◆ **TEXTO PARA LEITURA**:

○ ○ ○

Isso vale para qualquer setor. A Tintas Iquine vem apostando, desde 2021, na construção de uma comunidade online de pintores. A empresa vinha sentindo a necessidade de buscar novas formas de estar mais próximos do público, que é bombardeado por informações de todos os lados e, ao mesmo tempo, ignora cada vez mais as fórmulas de marketing tradicionais que a indústria geralmente utiliza. Para isso, a Iquine resolveu investir em uma plataforma focada em seu público prioritário, os pintores, que têm papel preponderante na jornada de compra da maioria dos clientes. Afinal, quem está pintando a casa, por exemplo, vai escutar com atenção redobrada as recomendações de seu pintor de confiança, um profissional com conhecimentos técnicos e com relacionamento estruturado com o varejo especializado, como home centers e armazéns. A ideia era extrapolar o ambiente físico nesse contexto ainda muito analógico e incorporar o digital e o social para amplificar o relacionamento, dando oportunidades para os pintores trocarem informações e aprendizado com os colegas.

## Design thinking
Os modelos tradicionais que envolvem pesquisas quantitativas – sem profundidade no cliente, uma formulação de personas desenvolvidas sem metodologia, que consideram apenas dados demográficos e geográficos – não atendiam aquilo que a empresa desejava compreender sobre os pintores. Era preciso mudar algo. Para tanto, a Iquine se uniu à consultoria LeFil para construir a plataforma por meio do design thinking.

A primeira etapa foi descobrir os interesses comuns dos pintores, de modo que a empresa pudesse se familiarizar com contextos e dinâmicas do dia a dia dos profissionais. Em seguida, nós buscamos mapear as melhores tecnologias para atender melhor as demandas necessárias dos pintores. Por fim, houve uma fase de testes de técnicas de engajamento de conteúdo e recompensas implementadas, monitorando os indicadores e fazendo revisões para novas técnicas.

A ideia era oferecer uma experiência significativa para o público, com trocas relevantes, informação e conteúdo produzido tanto pelo time técnico da empresa como por parceiros de negócios, além, é claro, dos próprios pintores. Para se aprofundar nessas pessoas, nós, da Iquine e da LeFil, recorremos ao design estratégico, com seus processos e ferramentas, a fim de construir uma nova forma de fazer marketing para os pintores.

○ ○ ○

Material retirado de uma coleção
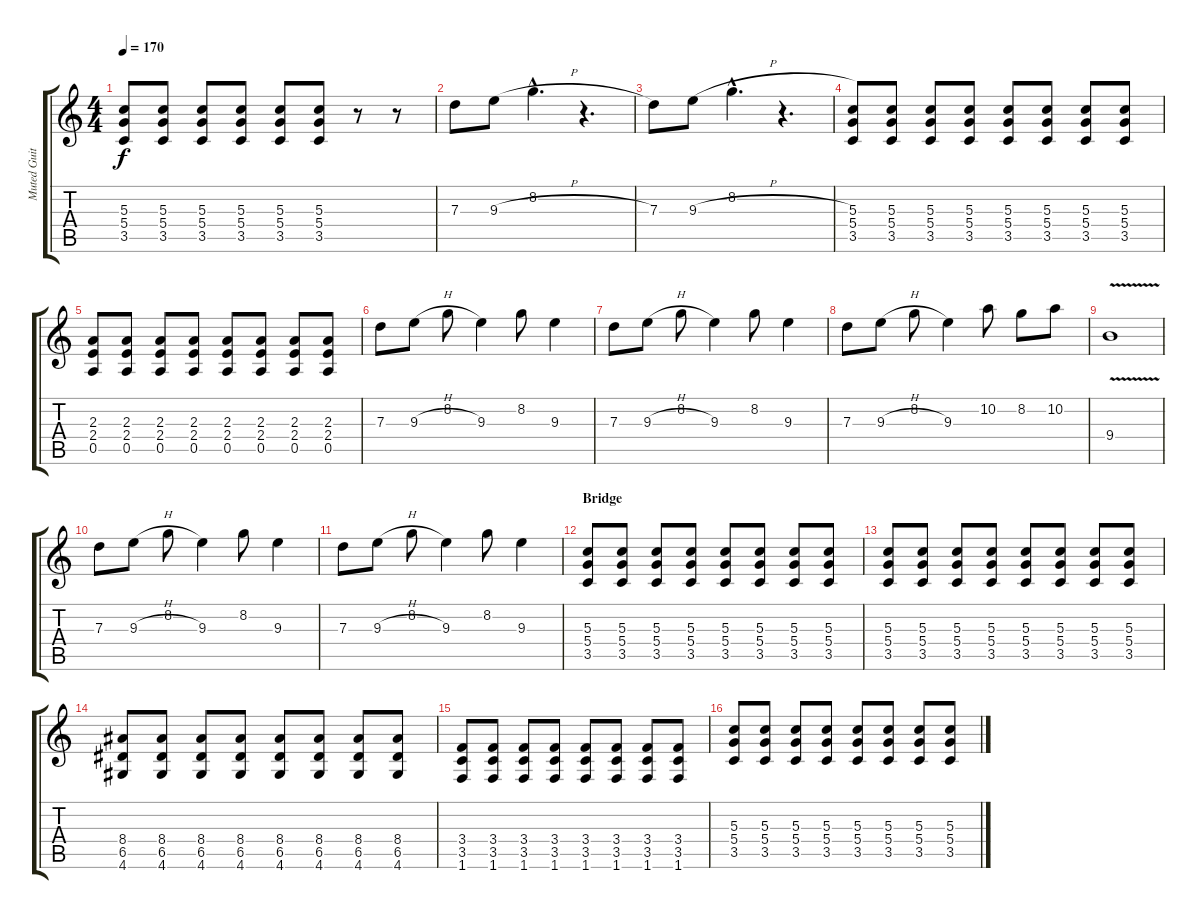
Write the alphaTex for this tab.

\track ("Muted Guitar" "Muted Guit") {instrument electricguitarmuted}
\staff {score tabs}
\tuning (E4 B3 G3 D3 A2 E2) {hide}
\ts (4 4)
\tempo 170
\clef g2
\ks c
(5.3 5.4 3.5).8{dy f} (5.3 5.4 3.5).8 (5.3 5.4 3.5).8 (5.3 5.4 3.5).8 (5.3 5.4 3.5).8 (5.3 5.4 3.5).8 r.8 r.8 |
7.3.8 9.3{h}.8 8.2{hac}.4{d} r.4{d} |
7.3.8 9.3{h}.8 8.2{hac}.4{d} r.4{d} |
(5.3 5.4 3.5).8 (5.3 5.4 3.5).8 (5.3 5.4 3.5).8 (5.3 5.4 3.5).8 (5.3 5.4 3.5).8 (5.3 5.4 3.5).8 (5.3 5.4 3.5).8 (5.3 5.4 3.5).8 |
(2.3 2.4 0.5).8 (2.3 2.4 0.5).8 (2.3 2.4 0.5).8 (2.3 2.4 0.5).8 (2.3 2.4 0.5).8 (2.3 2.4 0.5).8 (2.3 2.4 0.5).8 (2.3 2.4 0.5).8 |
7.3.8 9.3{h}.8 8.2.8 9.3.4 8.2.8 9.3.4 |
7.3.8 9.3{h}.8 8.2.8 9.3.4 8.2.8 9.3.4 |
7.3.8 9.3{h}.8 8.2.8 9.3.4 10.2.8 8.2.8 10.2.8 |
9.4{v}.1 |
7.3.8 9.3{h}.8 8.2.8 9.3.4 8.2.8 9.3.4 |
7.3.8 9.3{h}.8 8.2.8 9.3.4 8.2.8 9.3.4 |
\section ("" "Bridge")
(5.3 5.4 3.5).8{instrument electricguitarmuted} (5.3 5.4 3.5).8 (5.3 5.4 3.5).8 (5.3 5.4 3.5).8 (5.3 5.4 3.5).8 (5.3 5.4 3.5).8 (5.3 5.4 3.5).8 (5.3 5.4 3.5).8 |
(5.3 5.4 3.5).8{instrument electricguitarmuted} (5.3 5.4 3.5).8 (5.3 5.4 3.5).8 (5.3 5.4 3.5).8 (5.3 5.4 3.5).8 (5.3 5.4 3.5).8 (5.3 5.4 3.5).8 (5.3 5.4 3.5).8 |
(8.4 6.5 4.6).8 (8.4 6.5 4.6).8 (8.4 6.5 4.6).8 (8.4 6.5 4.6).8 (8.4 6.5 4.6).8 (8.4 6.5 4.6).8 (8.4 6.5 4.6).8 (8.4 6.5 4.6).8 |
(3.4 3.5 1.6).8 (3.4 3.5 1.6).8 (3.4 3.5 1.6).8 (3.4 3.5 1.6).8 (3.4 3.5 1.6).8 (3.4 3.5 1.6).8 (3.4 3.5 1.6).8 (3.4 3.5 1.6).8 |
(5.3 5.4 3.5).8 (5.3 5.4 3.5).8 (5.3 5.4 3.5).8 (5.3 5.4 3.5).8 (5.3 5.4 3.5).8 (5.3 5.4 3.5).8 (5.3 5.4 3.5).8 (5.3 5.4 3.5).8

○ ○ ○

◆ **TAREFAS PROPOSTAS**:
[1] No texto sobre a comunidade online de pintores da Tintas Iquine, com qual consultoria a empresa se uniu para construir a plataforma?
[2] Escreva a continuação do texto sobre a comunidade online de pintores da Tintas Iquine, começando depois da última frase apresentada.

◆ **RESPOSTAS DO EXERCÍCIO**:
[1] Com a consultoria LeFil.

[2]
Pelo menos cinco ferramentas de design foram aplicadas, como Matriz CSD, entrevista com profundidade com os pintores – com duração de mais de uma hora e forma semiestruturada —, mapa de afinidades, pesquisas de mercado modernas, mapa de jornada do cliente, personas desenvolvidas para representar o cluster de pintores segmentados por padrão de comportamento a partir de dados demográficos, geográficos, psicográficos e comportamentais. O processo envolveu diversas áreas da organização, como marketing, atendimento ao cliente e comercial, equipes multidisciplinares, estrategistas, marqueteiros, comunicação, design e negócios. Os pintores entrevistados podiam ou não ter relacionamento com a empresa.

Identificamos duas personas, batizadas de Carlos e Rinaldo. Elas foram construídas depois de 45 dias de estudos para entender interesses, motivações e aversões no dia a dia dos pintores. Carlos e Rinaldo representam tanto o grupo de pintores segmentados por mindset de negócios como o dos pintores formalizados e não formalizados. Essa segmentação também foi identificada a partir de métodos e ferramentas de design.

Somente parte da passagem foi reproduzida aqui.